City to roll out a new "parent-friendly" school progress report

After years of criticism that its school report cards are too difficult for most parents to understand, the city is redesigning the report cards that give each school a letter grade.

Starting this fall, the Department of Education will produce one-page progress reports that contain only the most important pieces of performance data about each school. The new reports are meant to deliver complicated accountability information “in a more parent-friendly way,” according to Phil Vaccaro, a representative of the department’s accountability office. Vaccaro presented a draft of the new report to the city school board yesterday.

The “progress report family summary” has the same content but a different design from the data-packed two-pager currently produced for each school. For example, instead of having eight different numbers to describe student progress, there is just one, the proportion of students who made a year’s progress in a single year.

A member of the school board, Dmytro Fedkowskyj, worked with the department to develop the new reports. “We need to present them in ways parents can understand,” he said, adding that parents who misunderstood the reports could make misinformed school choices.

Critics of the progress reports said the family summary might actually be too simple. Aaron Pallas, the Columbia University professor who also blogs on this site, said the new format actually represents a “step backward” because it obscures the way that schools are compared to other schools with similar demographics.

One of the “desirable” aspects of the original progress reports was that they showed how schools fared compared to similar schools as well as compared to all schools in the city, Pallas said. In its current form, the family summary shows only how schools compare to “other schools,” but does not specify which schools are meant. “I think it’s important to retain both types of comparisons, but it will be challenging to do that with this format,” he said.

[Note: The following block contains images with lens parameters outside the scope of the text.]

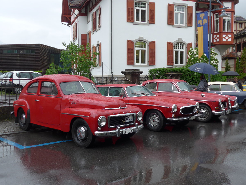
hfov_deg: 47.9
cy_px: 92
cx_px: 123
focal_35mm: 39
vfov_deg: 36.8
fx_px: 277
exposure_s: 1/200
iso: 80
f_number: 2.8
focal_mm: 8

The department will continue to produce the original reports, too, which offer more detailed information.

The family summary also doesn’t solve problems with the progress reports’ underlying formula, which isn’t changing at all this year. Critics of the reports, including Pallas, have said that they are not statistically reliable. 

Plus, some parents say the heavy emphasis given to test scores is misplaced. Anna Santos, a panel member from the Bronx who has three children in public schools, said she would like to see more weight given to the surveys that parents and teachers fill out and less weight given to test score results. (The city announced today that 850,000 parents, teachers, and students completed the surveys this year, comprising 59 percent of all eligible survey-takers. Of the parents, 94 percent said they were satisfied with their child’s school, according to the city’s press release (doc).)

Vaccaro said the department would hold focus groups with parents to refine the report over the summer. The department’s goal is ultimately to integrate the new reports into ARIS Parent Link, the recently launched data system that parents can use to their child’s scores, he said. Since the system’s rollout last month, about 120,000 parents have logged in, including 10 or more parents at 60 percent of schools in each borough, officials said.